WORK REQUIRED: When writing out the entries below, keep only the lines from the line with "right elbow: (33, 1063)" to the line with "right shoulder: (65, 888)", both included, exactly as they are, and leave the pictures aside.

SOURCE DATA:
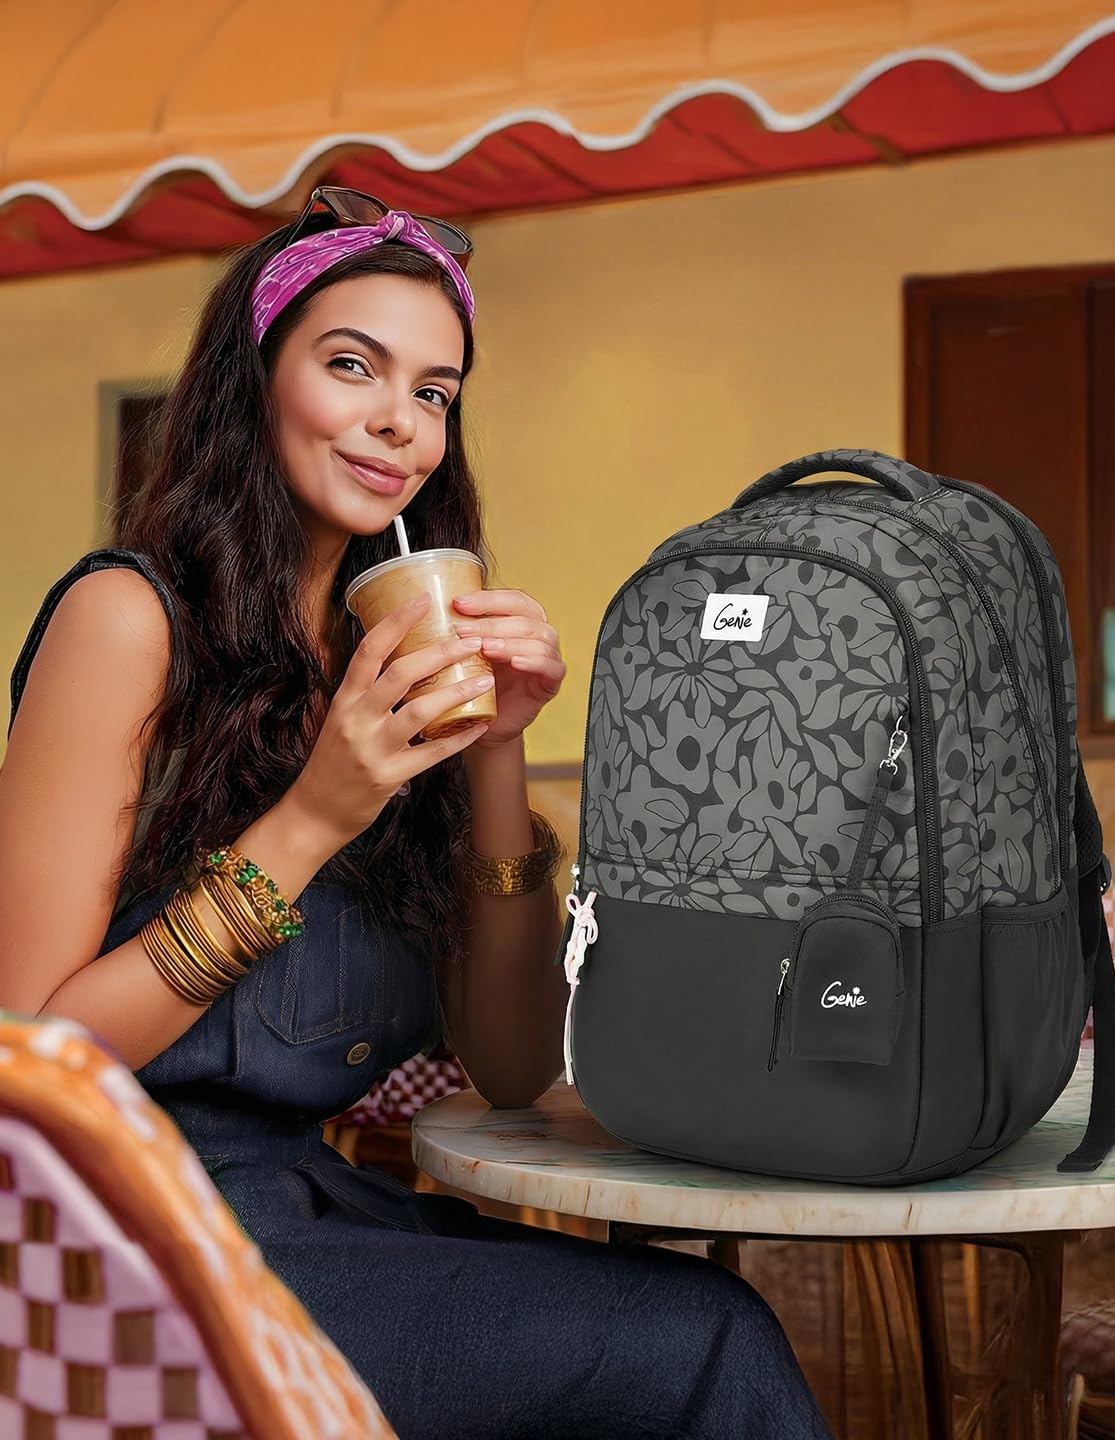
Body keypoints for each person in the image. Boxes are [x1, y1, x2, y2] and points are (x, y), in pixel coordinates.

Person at [0, 187, 832, 1440]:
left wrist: (499, 749)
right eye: (353, 365)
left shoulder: (386, 663)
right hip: (119, 1250)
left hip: (306, 1210)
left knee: (700, 1307)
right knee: (700, 1341)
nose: (401, 420)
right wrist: (314, 816)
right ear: (253, 377)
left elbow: (510, 1063)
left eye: (436, 393)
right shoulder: (126, 621)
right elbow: (33, 1063)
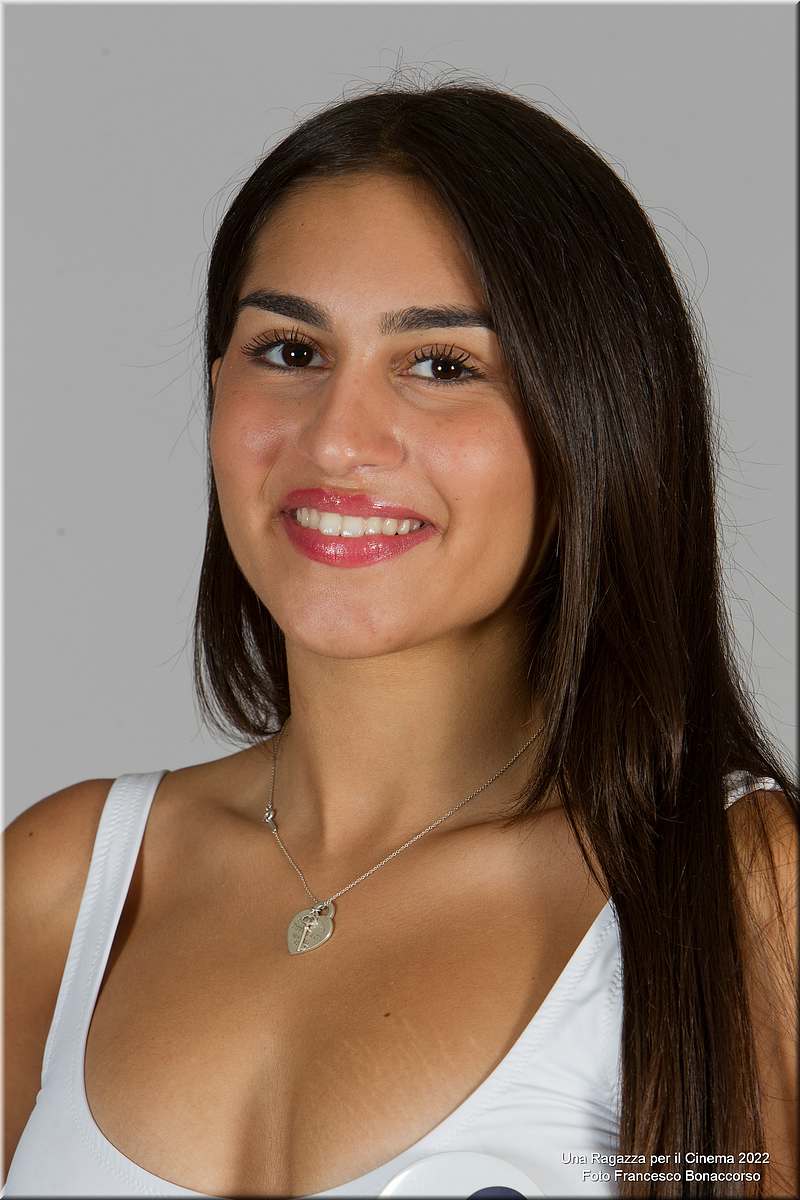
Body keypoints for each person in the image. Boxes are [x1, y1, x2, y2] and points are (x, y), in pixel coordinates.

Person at [3, 76, 797, 1200]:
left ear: (593, 423)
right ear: (217, 388)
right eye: (289, 350)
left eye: (440, 366)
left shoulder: (733, 894)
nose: (337, 440)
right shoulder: (65, 888)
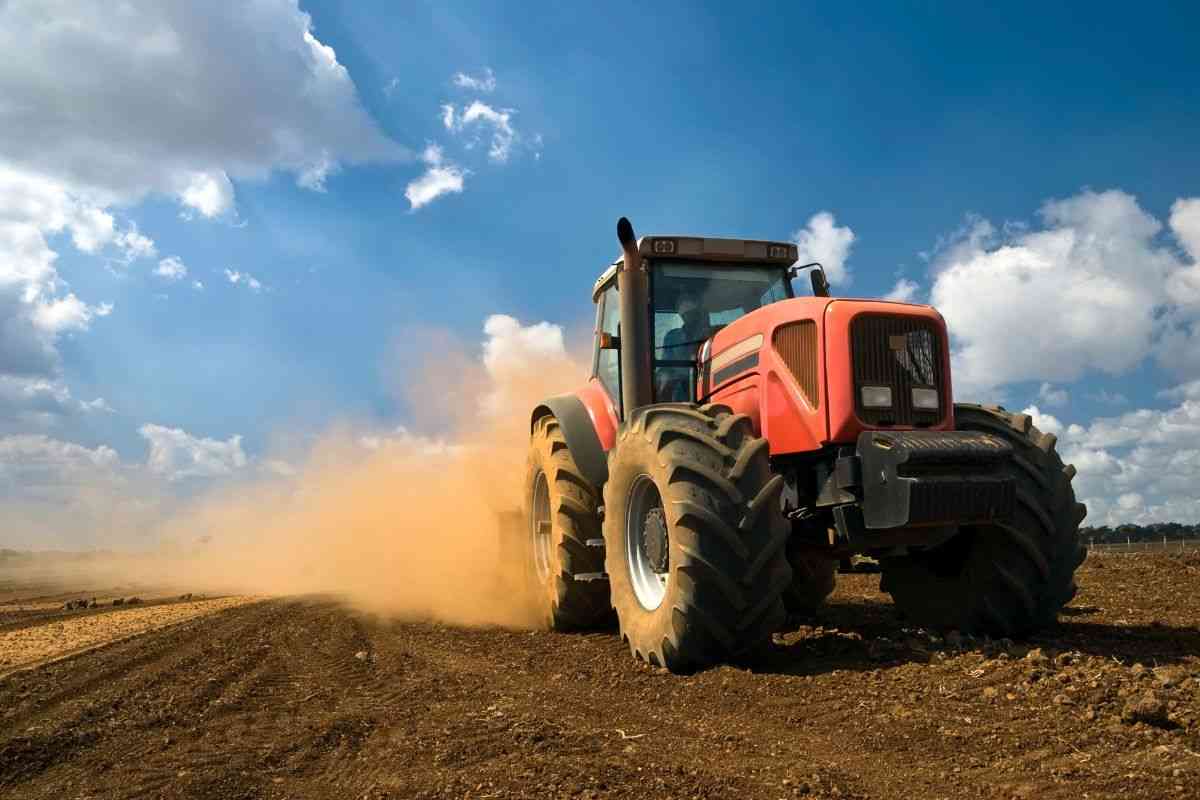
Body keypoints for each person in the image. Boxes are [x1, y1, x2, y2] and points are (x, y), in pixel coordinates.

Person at [656, 287, 709, 401]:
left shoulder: (715, 334)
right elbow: (666, 369)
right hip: (682, 395)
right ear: (681, 315)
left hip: (708, 386)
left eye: (694, 313)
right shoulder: (673, 338)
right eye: (687, 314)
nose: (691, 318)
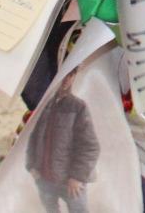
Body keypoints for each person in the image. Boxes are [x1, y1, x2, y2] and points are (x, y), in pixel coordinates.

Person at [24, 70, 99, 213]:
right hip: (44, 180)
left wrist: (77, 177)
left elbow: (90, 147)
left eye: (71, 75)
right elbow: (32, 138)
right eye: (63, 74)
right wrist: (31, 166)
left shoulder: (78, 107)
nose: (66, 80)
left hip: (70, 182)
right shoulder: (44, 105)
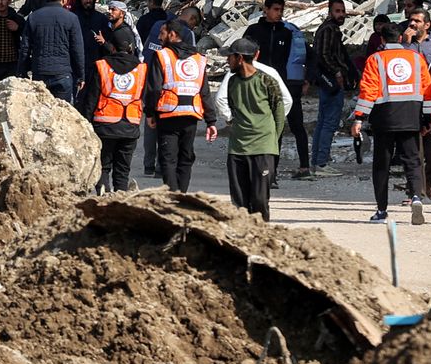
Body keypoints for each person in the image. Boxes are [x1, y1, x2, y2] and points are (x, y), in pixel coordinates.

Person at [351, 22, 431, 225]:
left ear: (381, 39)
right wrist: (427, 117)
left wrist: (359, 118)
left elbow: (368, 90)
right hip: (411, 116)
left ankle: (381, 210)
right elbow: (427, 88)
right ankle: (416, 197)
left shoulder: (375, 59)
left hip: (384, 118)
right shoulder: (416, 58)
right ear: (400, 39)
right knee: (413, 161)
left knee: (382, 165)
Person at [209, 39, 287, 219]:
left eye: (230, 57)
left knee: (260, 200)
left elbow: (279, 112)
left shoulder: (267, 81)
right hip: (237, 148)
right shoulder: (232, 82)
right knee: (239, 203)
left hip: (263, 148)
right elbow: (232, 108)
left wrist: (272, 140)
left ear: (240, 58)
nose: (227, 61)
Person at [243, 0, 311, 181]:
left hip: (282, 85)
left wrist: (301, 80)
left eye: (281, 10)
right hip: (257, 85)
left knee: (285, 127)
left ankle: (284, 171)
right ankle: (262, 172)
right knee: (263, 129)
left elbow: (297, 58)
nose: (278, 13)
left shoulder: (286, 33)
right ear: (265, 9)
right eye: (275, 9)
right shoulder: (254, 30)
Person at [143, 21, 213, 191]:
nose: (159, 37)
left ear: (173, 34)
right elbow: (204, 91)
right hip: (191, 115)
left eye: (162, 33)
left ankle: (174, 196)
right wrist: (211, 120)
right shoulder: (198, 59)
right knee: (186, 157)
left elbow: (154, 88)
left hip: (168, 114)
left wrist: (150, 113)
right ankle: (181, 194)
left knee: (168, 158)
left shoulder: (162, 56)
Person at [87, 16, 146, 193]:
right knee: (122, 169)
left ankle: (104, 198)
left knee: (104, 166)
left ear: (112, 46)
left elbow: (91, 97)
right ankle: (120, 199)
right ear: (130, 47)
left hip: (104, 125)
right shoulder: (141, 69)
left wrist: (86, 121)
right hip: (130, 126)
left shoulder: (102, 66)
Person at [308, 0, 352, 176]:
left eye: (342, 11)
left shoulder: (330, 29)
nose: (341, 14)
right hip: (331, 82)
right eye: (337, 11)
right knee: (329, 122)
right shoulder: (328, 30)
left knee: (323, 121)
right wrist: (338, 73)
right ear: (330, 12)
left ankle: (317, 161)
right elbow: (323, 55)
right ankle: (321, 163)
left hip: (327, 81)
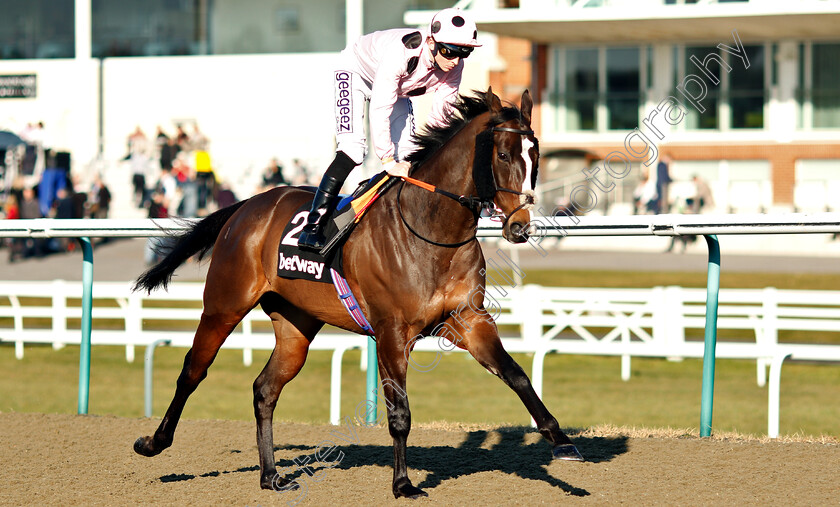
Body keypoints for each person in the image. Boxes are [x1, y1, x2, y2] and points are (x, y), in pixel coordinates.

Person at [296, 7, 481, 251]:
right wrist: (386, 159)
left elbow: (441, 118)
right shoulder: (402, 53)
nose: (455, 60)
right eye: (449, 51)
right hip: (355, 73)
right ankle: (313, 227)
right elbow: (381, 107)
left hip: (397, 88)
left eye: (464, 53)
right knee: (354, 149)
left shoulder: (454, 66)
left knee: (409, 156)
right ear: (431, 42)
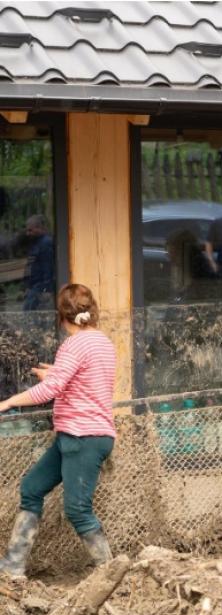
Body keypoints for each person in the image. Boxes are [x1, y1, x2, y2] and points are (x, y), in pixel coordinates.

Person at [0, 284, 117, 576]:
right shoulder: (102, 341)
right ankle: (13, 565)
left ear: (61, 315)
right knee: (32, 488)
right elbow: (83, 379)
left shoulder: (73, 345)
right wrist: (54, 372)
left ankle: (111, 573)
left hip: (83, 436)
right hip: (77, 435)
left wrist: (8, 402)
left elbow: (50, 390)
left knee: (77, 509)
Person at [22, 215, 54, 311]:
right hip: (34, 286)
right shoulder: (36, 243)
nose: (28, 233)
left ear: (39, 228)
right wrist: (27, 286)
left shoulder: (45, 243)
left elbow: (48, 267)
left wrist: (47, 289)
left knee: (29, 312)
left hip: (40, 287)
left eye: (30, 230)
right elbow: (31, 265)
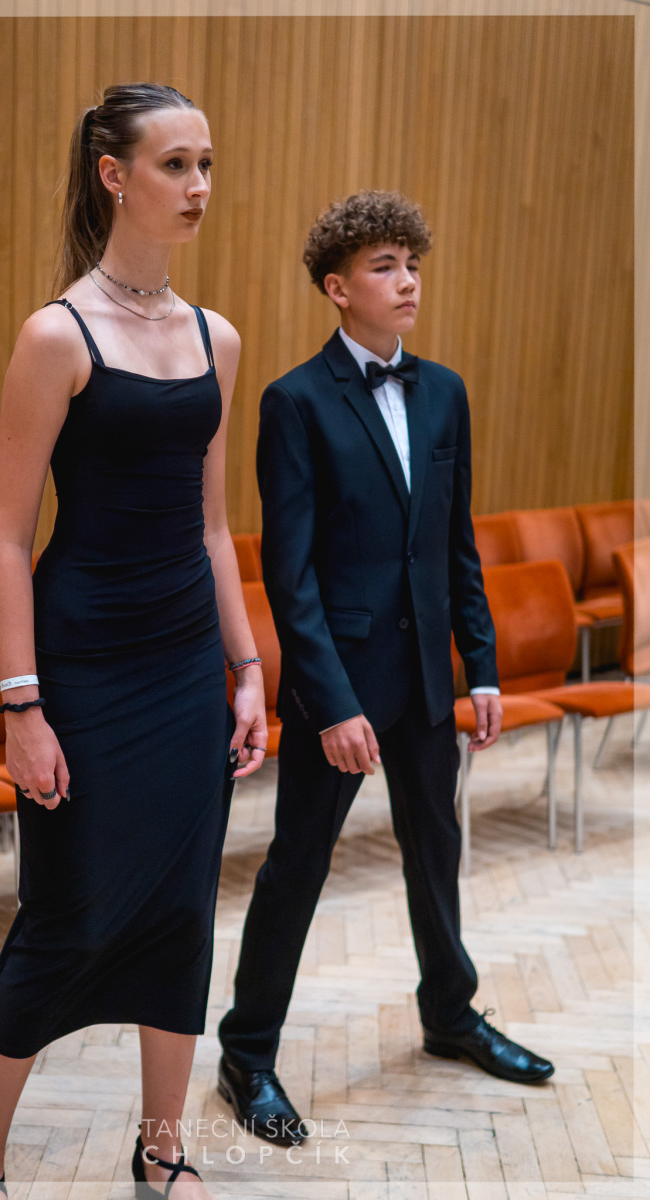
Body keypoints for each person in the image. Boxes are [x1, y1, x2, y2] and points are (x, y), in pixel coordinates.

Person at [0, 83, 267, 1200]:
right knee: (66, 916)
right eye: (175, 164)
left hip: (183, 671)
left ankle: (162, 1150)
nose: (199, 186)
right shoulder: (57, 334)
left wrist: (246, 670)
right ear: (113, 175)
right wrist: (21, 706)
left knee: (180, 914)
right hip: (82, 669)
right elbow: (3, 534)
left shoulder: (217, 339)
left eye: (206, 164)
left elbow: (212, 526)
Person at [217, 190, 554, 1147]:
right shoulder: (294, 402)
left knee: (435, 849)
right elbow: (290, 577)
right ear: (337, 288)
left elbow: (456, 544)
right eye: (383, 267)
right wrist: (330, 704)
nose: (407, 282)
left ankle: (450, 1013)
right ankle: (247, 1055)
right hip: (341, 689)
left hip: (428, 684)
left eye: (412, 264)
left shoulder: (444, 391)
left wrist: (480, 668)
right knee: (298, 864)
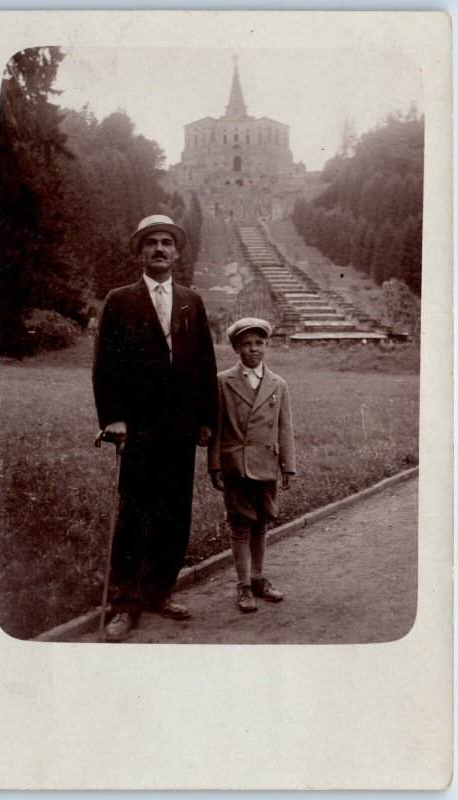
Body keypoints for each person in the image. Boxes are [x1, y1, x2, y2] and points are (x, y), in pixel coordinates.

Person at [93, 214, 218, 642]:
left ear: (177, 252)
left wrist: (206, 419)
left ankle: (160, 591)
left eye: (167, 242)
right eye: (151, 243)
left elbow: (205, 363)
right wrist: (113, 417)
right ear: (140, 252)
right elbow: (105, 366)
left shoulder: (192, 301)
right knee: (134, 512)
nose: (159, 249)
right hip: (139, 425)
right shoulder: (119, 300)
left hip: (181, 426)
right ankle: (125, 603)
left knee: (174, 510)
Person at [208, 318, 296, 613]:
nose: (253, 349)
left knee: (261, 522)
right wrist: (214, 465)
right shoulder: (223, 381)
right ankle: (243, 585)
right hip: (236, 464)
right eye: (246, 344)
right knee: (240, 523)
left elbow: (285, 429)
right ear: (235, 347)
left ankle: (258, 578)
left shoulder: (278, 383)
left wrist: (288, 466)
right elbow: (217, 427)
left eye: (259, 343)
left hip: (266, 464)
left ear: (267, 345)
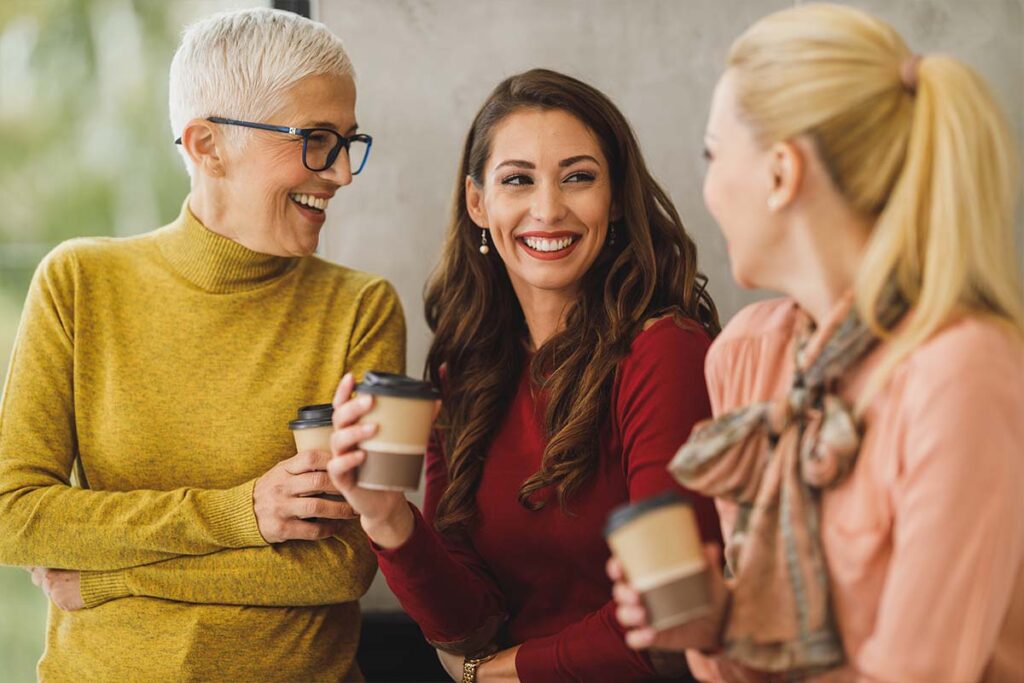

SOLUTION:
right elbow: (33, 1063)
Body keypoints for each person in the image. Boxes are [x1, y1, x2, y2] and points are (x, y), in pixel coordinates.

Person at [3, 76, 797, 1200]:
left ear: (593, 423)
right ear: (217, 388)
right eye: (289, 350)
left eye: (440, 366)
left shoulder: (733, 894)
nose: (337, 440)
right shoulder: (65, 888)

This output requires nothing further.